Wenn Sie sich dazu entscheiden, eine externe Beratung in Anspruch zu nehmen, dürfte dies eine Entlastung sein, durch die Sie den weiteren Schritten gelassen entgegensehen können. Die Nichteinhaltung der Verordnung kann nicht nur zu hohen Geldstrafen führen. Auch Ihre Marke kann darunter leiden – ein Schaden, der nur sehr schwer zu beheben ist.

Die DSGVO-Lücke schließen

Es wird angenommen, dass der Mangel an fundiertem Wissen bezüglich der DSGVO in der gesamten Branche vorherrscht, sodass eine entsprechende Beratung tendenziell zu einer kostspieligen Angelegenheit werden kann.
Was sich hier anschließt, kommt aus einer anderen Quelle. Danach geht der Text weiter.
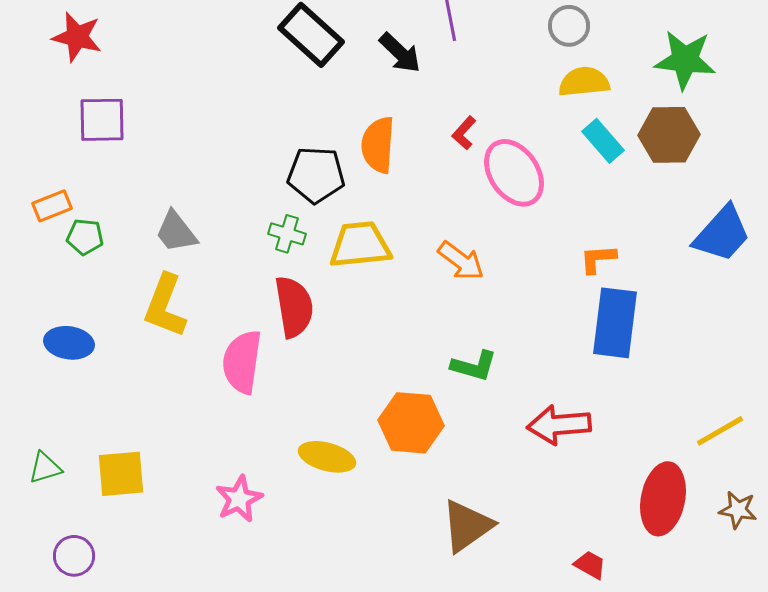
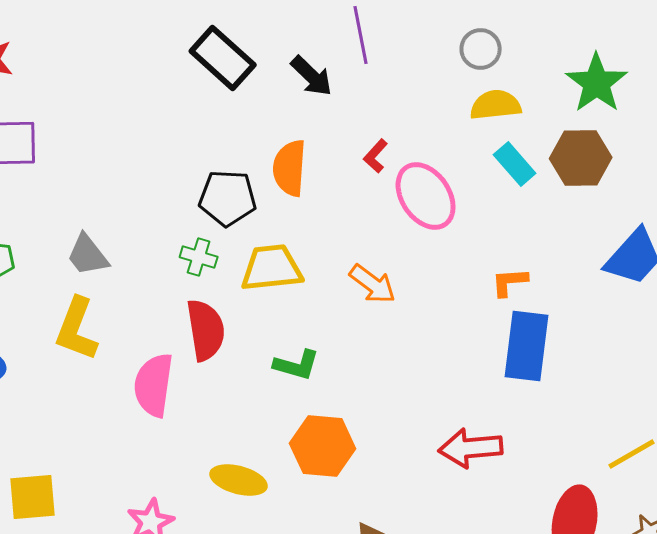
green star: (685, 60) -> (597, 83), turned 30
green L-shape: (474, 366) -> (297, 365), moved

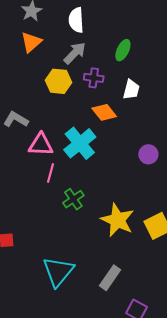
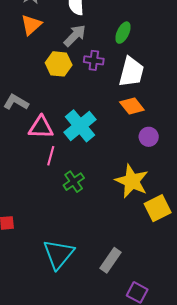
white trapezoid: (131, 90) -> (131, 72), size x1.5
orange diamond: (104, 112) -> (132, 106), moved
yellow star: (118, 220) -> (132, 181), moved

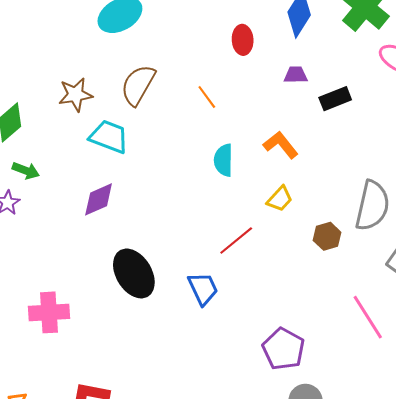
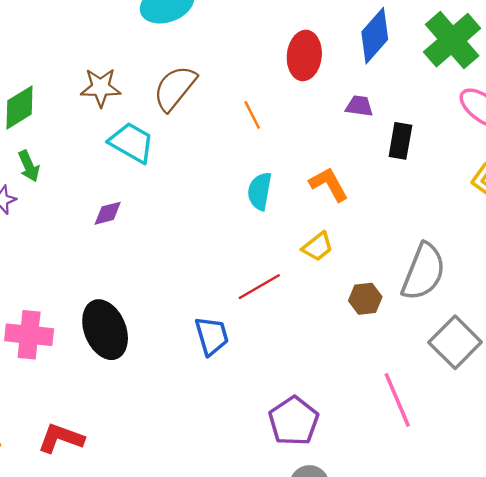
red ellipse: (243, 40) -> (304, 55), size x1.4
black rectangle: (335, 99) -> (400, 141), turned -68
green arrow: (26, 171) -> (29, 166), turned 36
purple diamond: (99, 199) -> (108, 213), size x0.7
black ellipse: (134, 273) -> (105, 330), moved

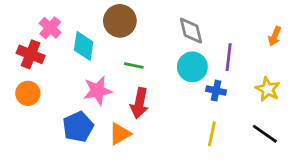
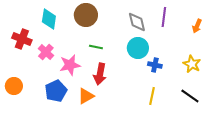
pink cross: (50, 28) -> (46, 52), moved
cyan diamond: (84, 46) -> (49, 19), moved
purple line: (229, 57) -> (164, 17), moved
orange circle: (28, 93) -> (14, 86), moved

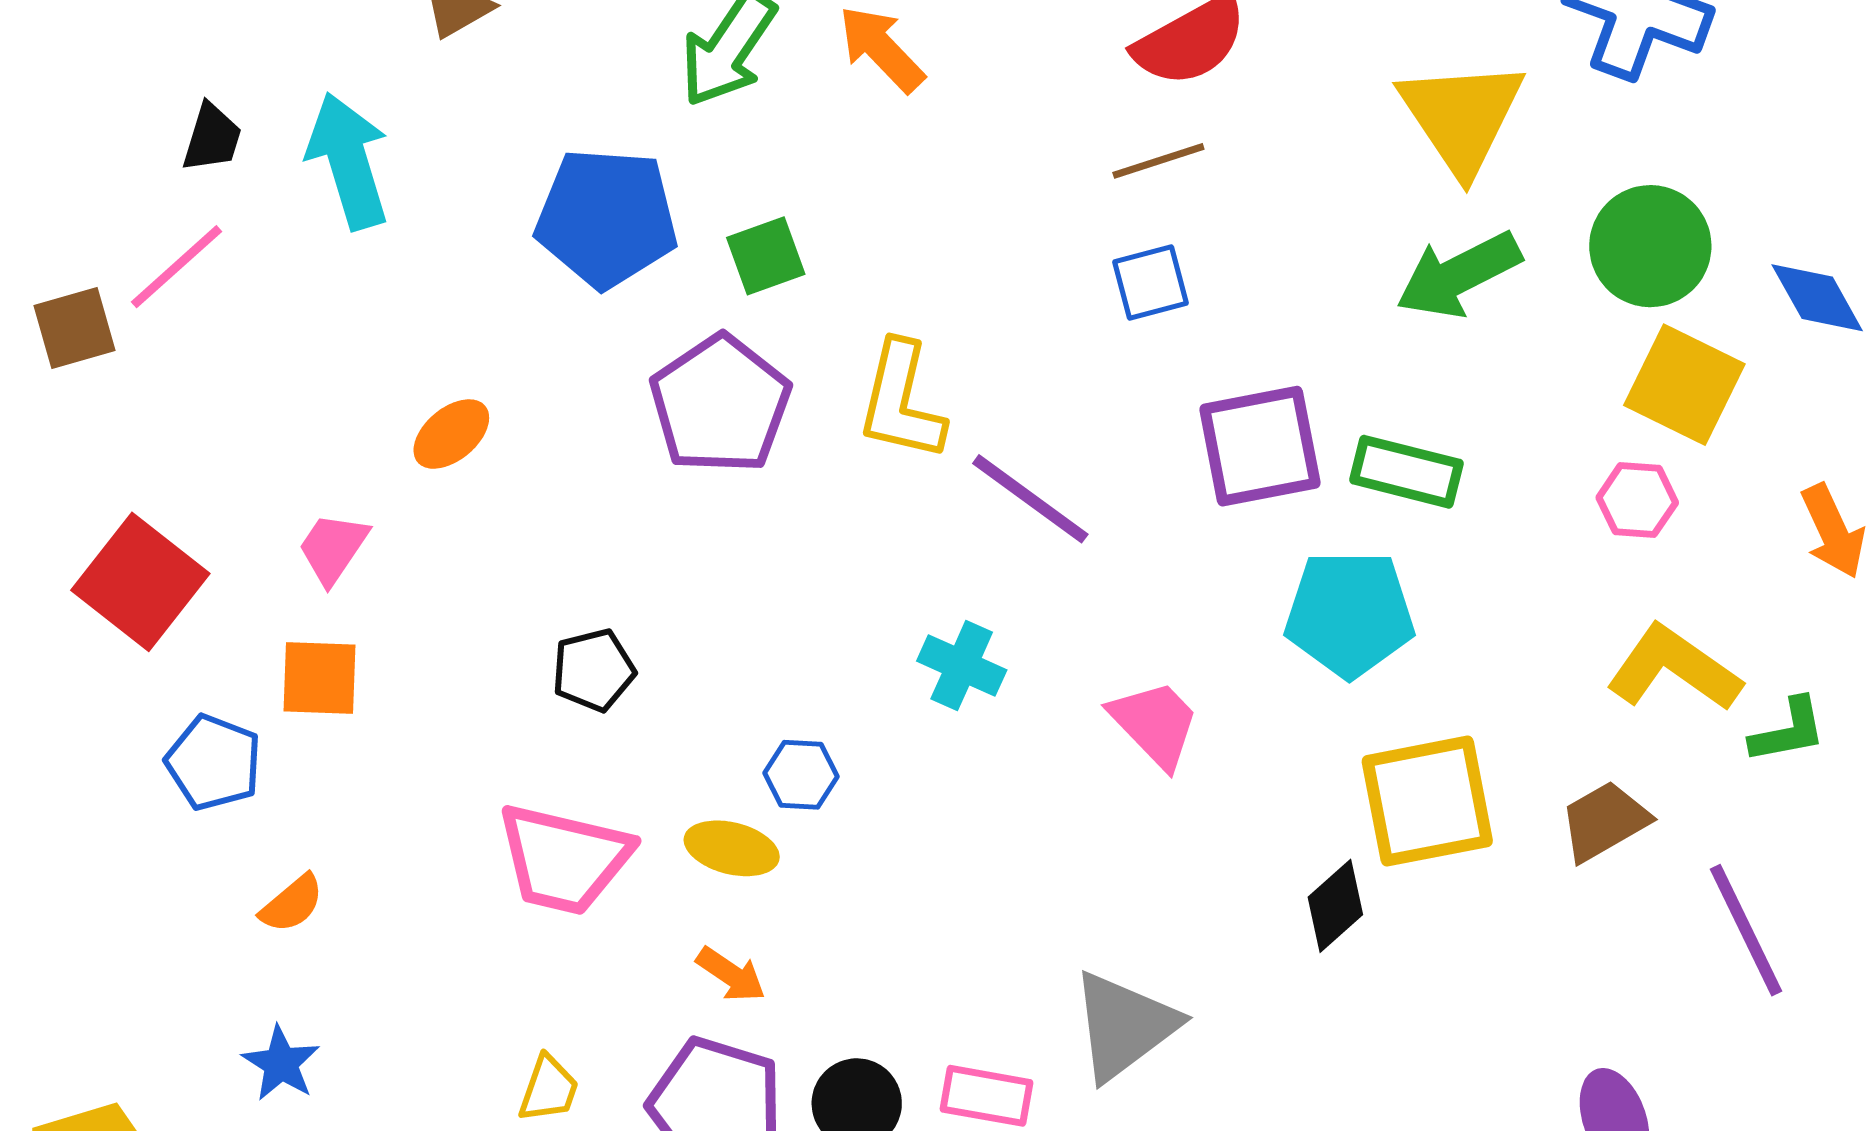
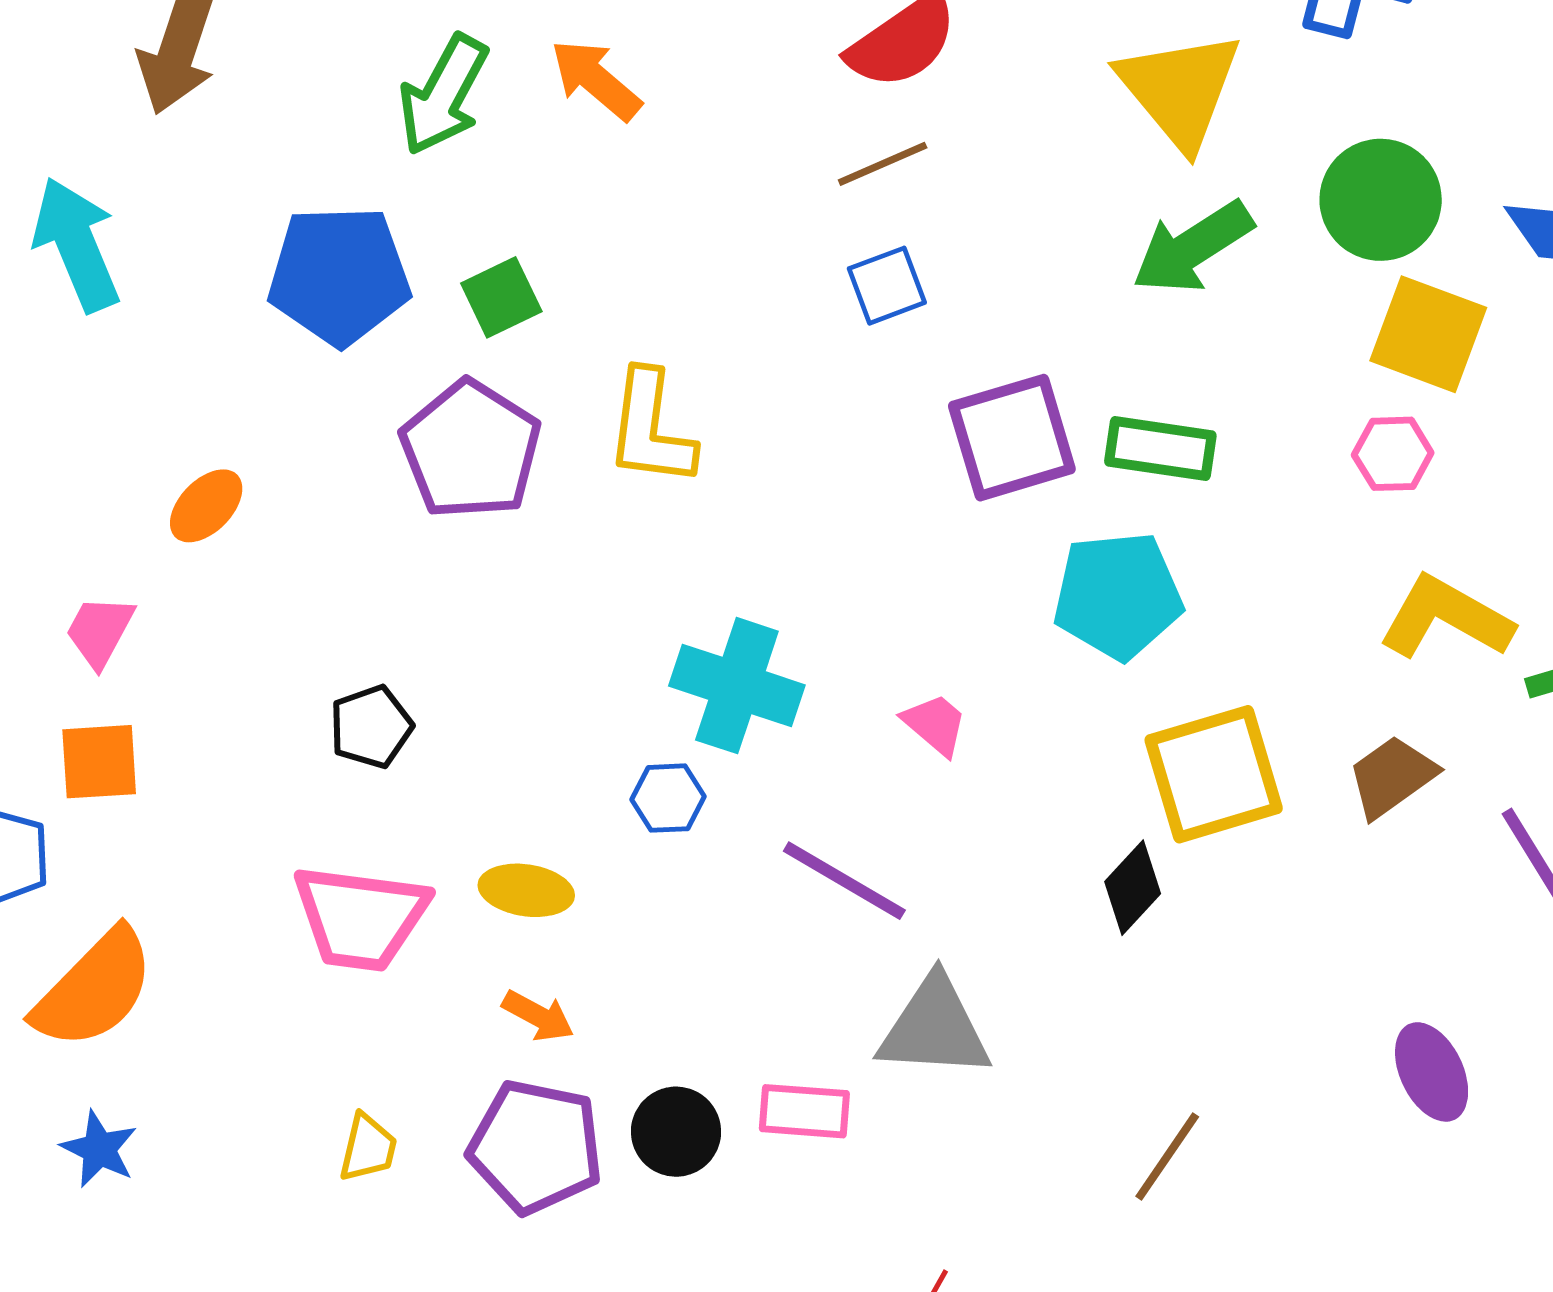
purple line: (1030, 499) -> (844, 881), moved
cyan cross: (962, 665) -> (737, 686), size x1.5
pink trapezoid: (1155, 724) -> (935, 724), size x0.7
blue hexagon: (801, 775) -> (668, 798), moved
orange semicircle: (292, 904) -> (94, 989), size x2.0
gray triangle: (1124, 1026) -> (934, 1028), turned 46

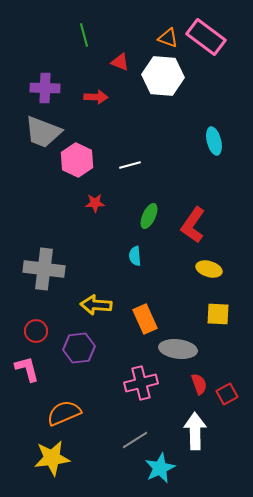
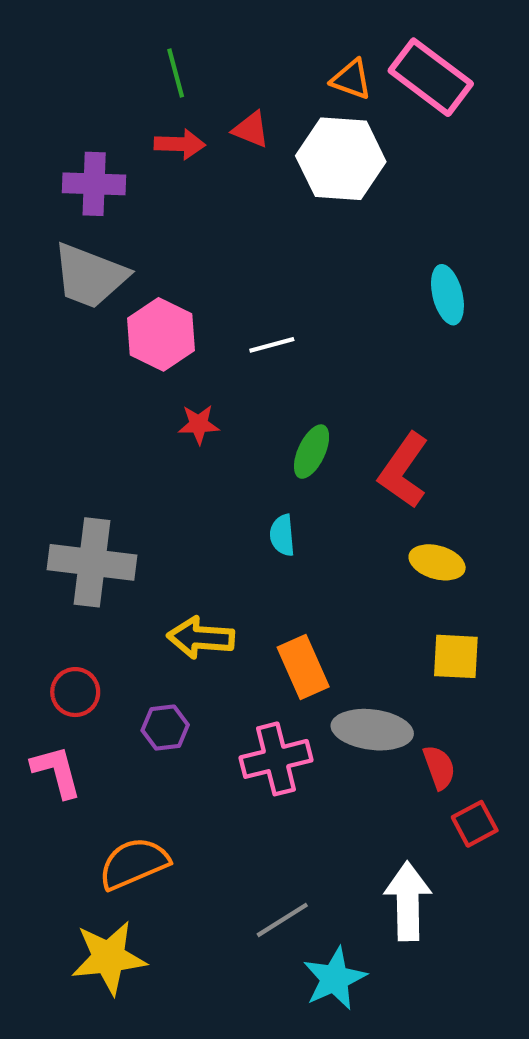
red arrow: (96, 97) -> (180, 144), moved
purple hexagon: (79, 348) -> (165, 728), size x0.7
pink cross: (141, 383) -> (276, 759), moved
red semicircle: (199, 384) -> (439, 767), moved

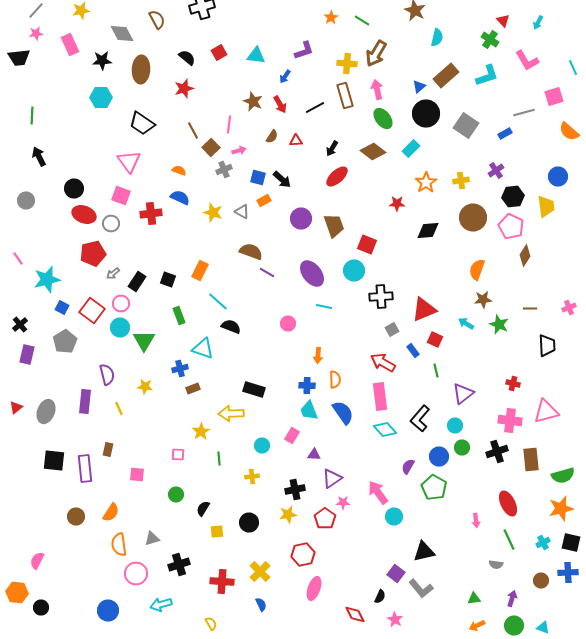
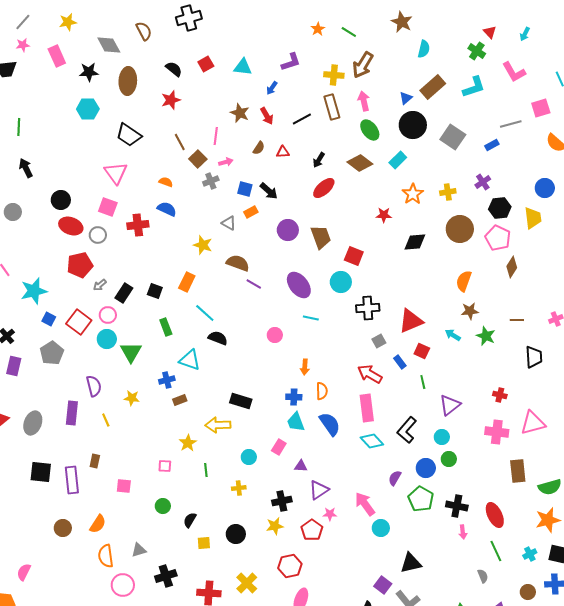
yellow star: (213, 212) -> (203, 245), moved
black cross: (497, 452) -> (457, 506), moved, turned 30
gray semicircle: (496, 564) -> (483, 576), turned -120

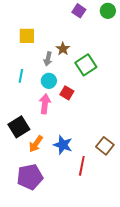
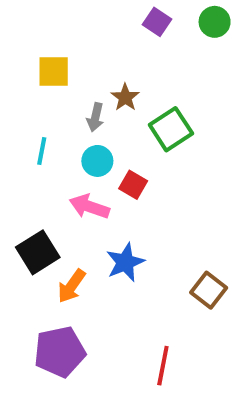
pink arrow: (45, 104) -> (89, 207), turned -78
blue star: (63, 145) -> (125, 262), moved, turned 30
red line: (82, 166) -> (163, 366), moved

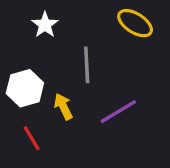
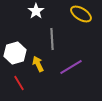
white star: (45, 25) -> (36, 11), moved

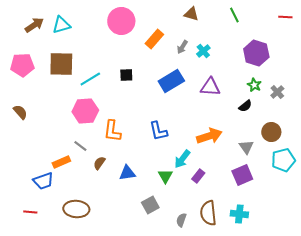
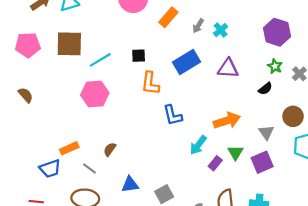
orange L-shape: (112, 131) -> (150, 83), moved
gray line: (80, 146) -> (90, 169), moved
blue triangle: (127, 173) -> (130, 185), moved
green triangle: (165, 176) -> (235, 153), moved

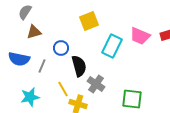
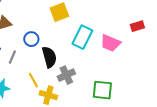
pink trapezoid: (140, 36) -> (110, 43), moved
gray cross: (96, 84) -> (66, 75), turned 30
Wenn es jedoch darum geht, Ihre Marke zu schützen, sollten Sie vor diesen Kosten nicht zurückschrecken.

Mit einem professionellen Berater an Ihrer Seite kann sich Ihre Situation rasch ändern. Eine Überprüfung des Status quo im Rahmen einer Lückenanalyse zur DSGVO wird Ihnen schnell aufzeigen, welche Lecks geschlossen werden müssen. Und wenn Ihre IT-Abteilung über ausreichend Erfahrung verfügt, kann sie den Staffelstab unter Umständen übernehmen, sodass Ihr Unternehmen in der Folge nicht auf weitere Hilfe von außen angewiesen ist.

Unternehmen, die dennoch weitere Unterstützung benötigen, steht eine Vielfalt an Beratungsleistungen zur Verfügung – dies gilt nicht nur für multinationale Konzerne – die sie in dieser Sache voranbringen können.

Mit einem Berater haben Sie bei der vollständigen Umstellung auf die Einhaltung der DSGVO stets eine helfende Hand an Ihrer Seite. Falls Sie sich bereits intensiv mit der neuen Verordnung auseinandergesetzt haben, fehlen vielleicht nur noch wenige Korrekturen, um Sie wieder auf den richtigen Weg zu bringen.

Sollten Sie das Gefühl haben, externe Hilfe zu benötigen, um Ihr Unternehmen für die Zukunft zu rüsten, planen Sie diesen Schritt sorgfältig und stellen Sie sicher, dass Ihr Management flexibel genug ist und die Bereitschaft zeigt, auf die neuen Herausforderungen zu reagieren.